_Exercise instructions_
Only the lines from the one containing "[471,842,488,852] ри ->" through the end of the data are wanted, reproduced exactly and without pictures.
[Opening Input data section]
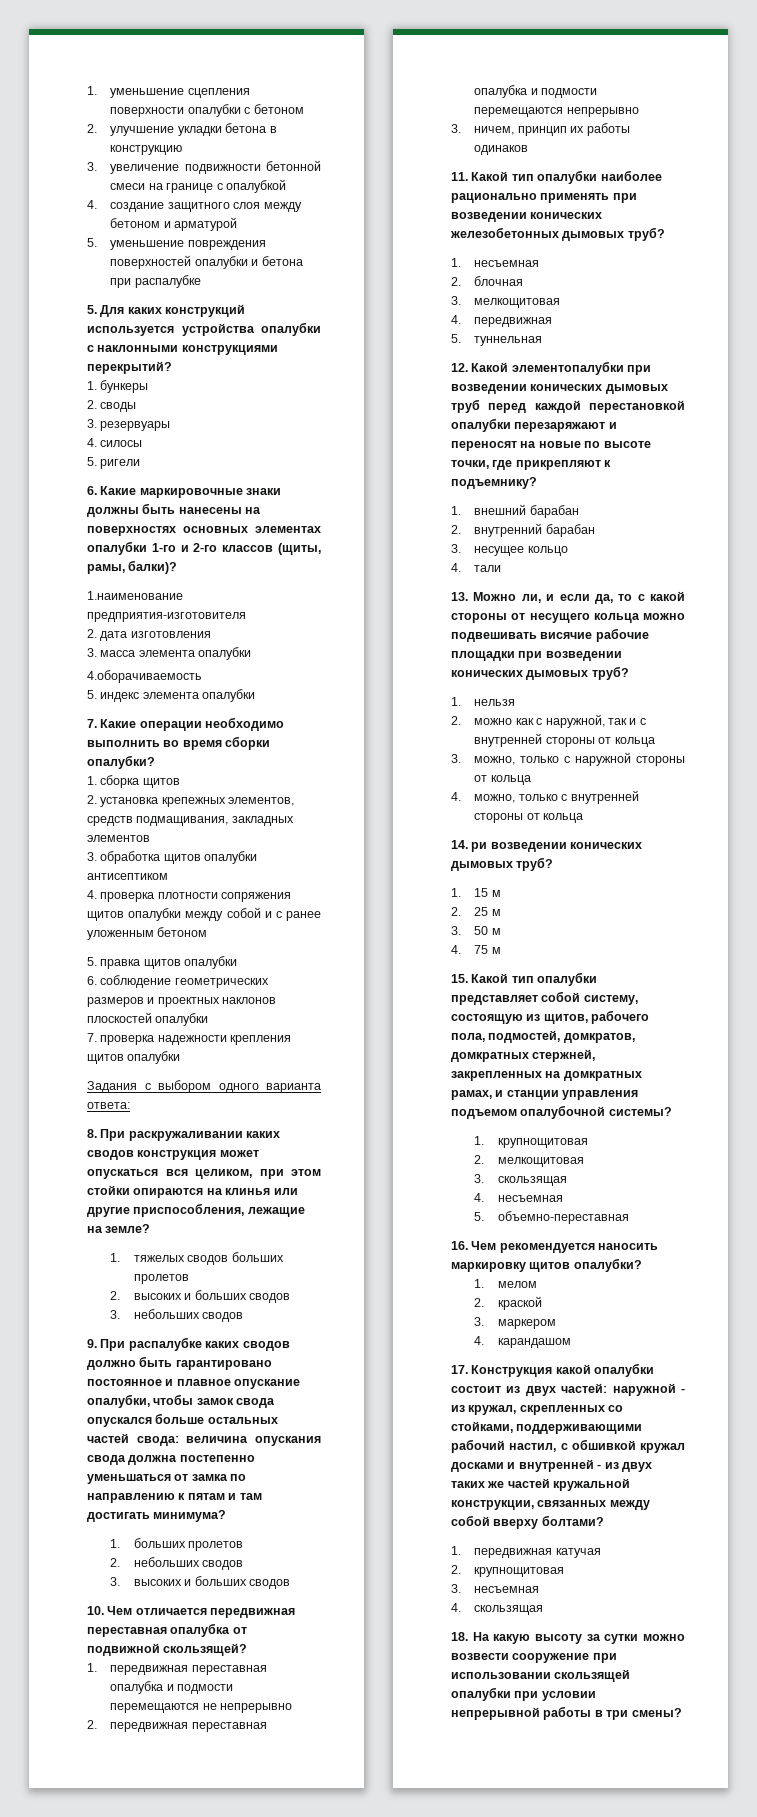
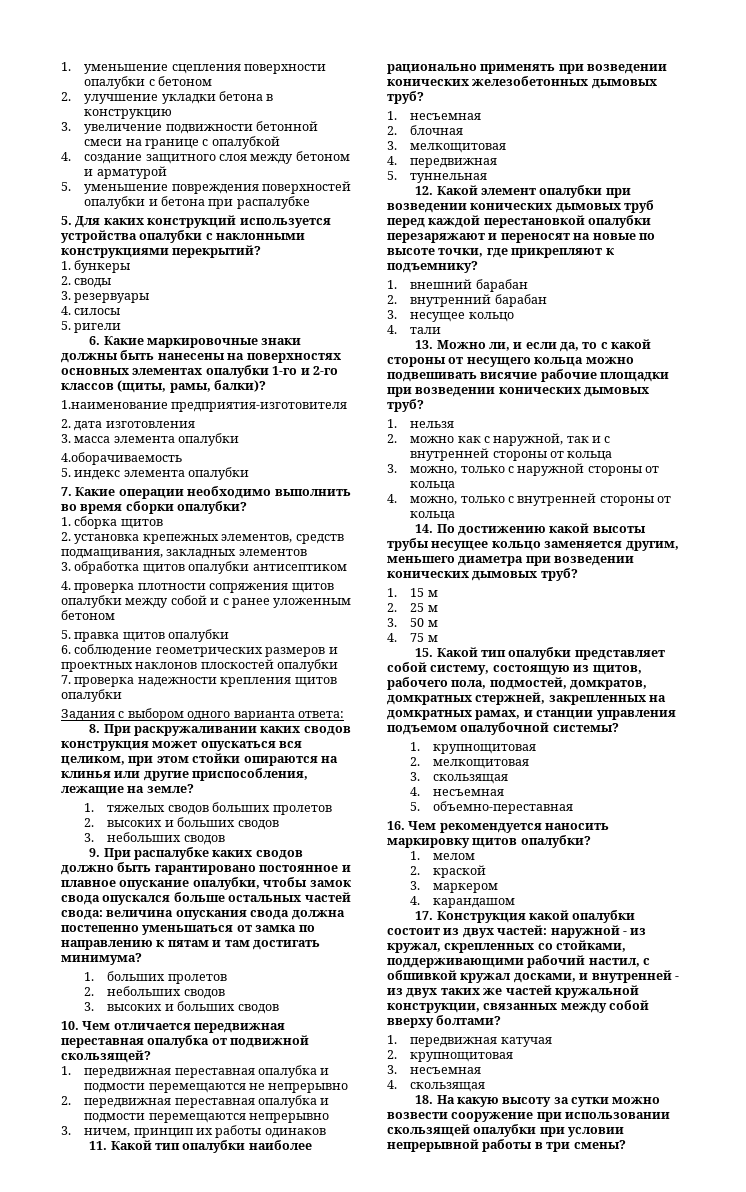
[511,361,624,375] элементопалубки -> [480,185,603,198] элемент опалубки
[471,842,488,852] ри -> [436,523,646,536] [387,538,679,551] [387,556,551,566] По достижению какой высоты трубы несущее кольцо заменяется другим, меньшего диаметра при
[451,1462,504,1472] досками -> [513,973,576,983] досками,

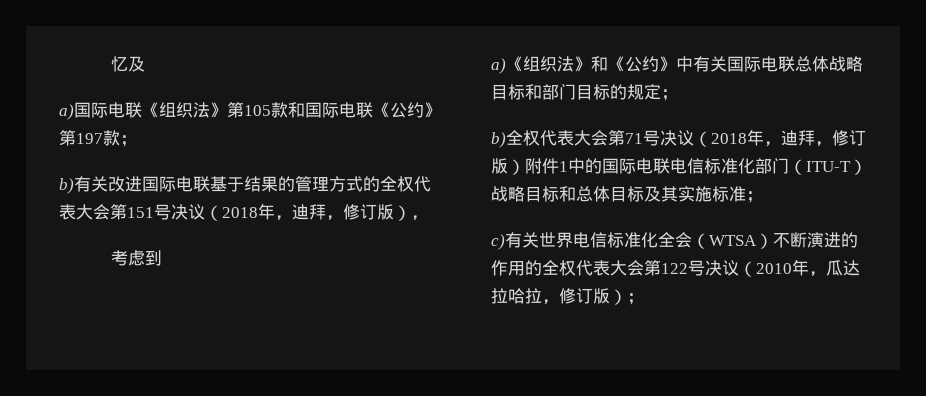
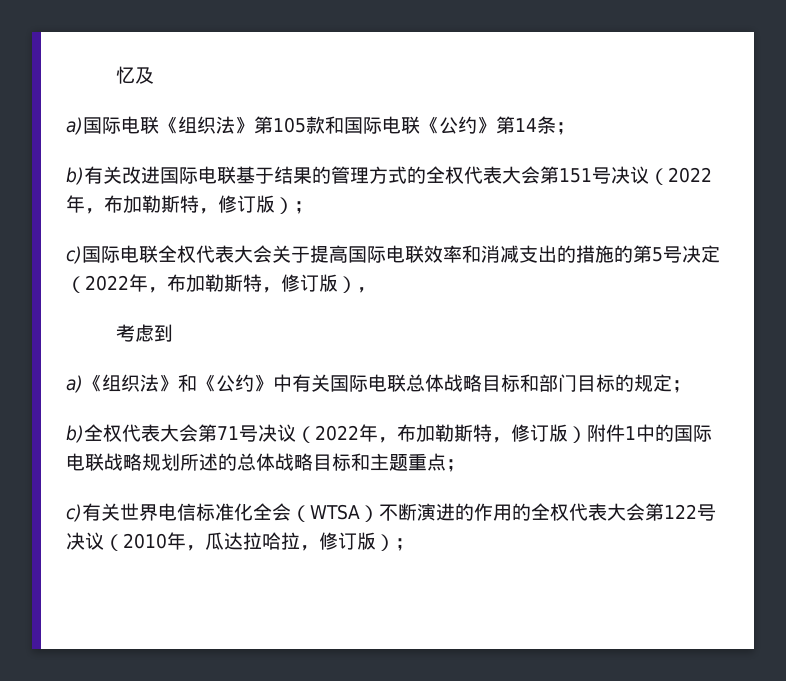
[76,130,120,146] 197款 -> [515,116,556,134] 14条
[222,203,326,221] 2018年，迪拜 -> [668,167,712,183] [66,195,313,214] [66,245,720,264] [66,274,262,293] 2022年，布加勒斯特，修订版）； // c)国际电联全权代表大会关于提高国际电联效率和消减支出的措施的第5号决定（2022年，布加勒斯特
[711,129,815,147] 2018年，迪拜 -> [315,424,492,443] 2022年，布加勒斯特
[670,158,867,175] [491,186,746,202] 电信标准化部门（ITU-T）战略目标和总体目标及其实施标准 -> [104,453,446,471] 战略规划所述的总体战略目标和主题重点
[Closing Input data section]
_Result below_
[471,842,488,852] ри -> [436,523,646,536] [387,538,679,551] [387,556,551,566] По достижению какой высоты трубы несущее кольцо заменяется другим, меньшего диаметра при
[451,1462,504,1472] досками -> [513,973,576,983] досками,

[76,130,120,146] 197款 -> [515,116,556,134] 14条
[222,203,326,221] 2018年，迪拜 -> [668,167,712,183] [66,195,313,214] [66,245,720,264] [66,274,262,293] 2022年，布加勒斯特，修订版）； // c)国际电联全权代表大会关于提高国际电联效率和消减支出的措施的第5号决定（2022年，布加勒斯特
[711,129,815,147] 2018年，迪拜 -> [315,424,492,443] 2022年，布加勒斯特
[670,158,867,175] [491,186,746,202] 电信标准化部门（ITU-T）战略目标和总体目标及其实施标准 -> [104,453,446,471] 战略规划所述的总体战略目标和主题重点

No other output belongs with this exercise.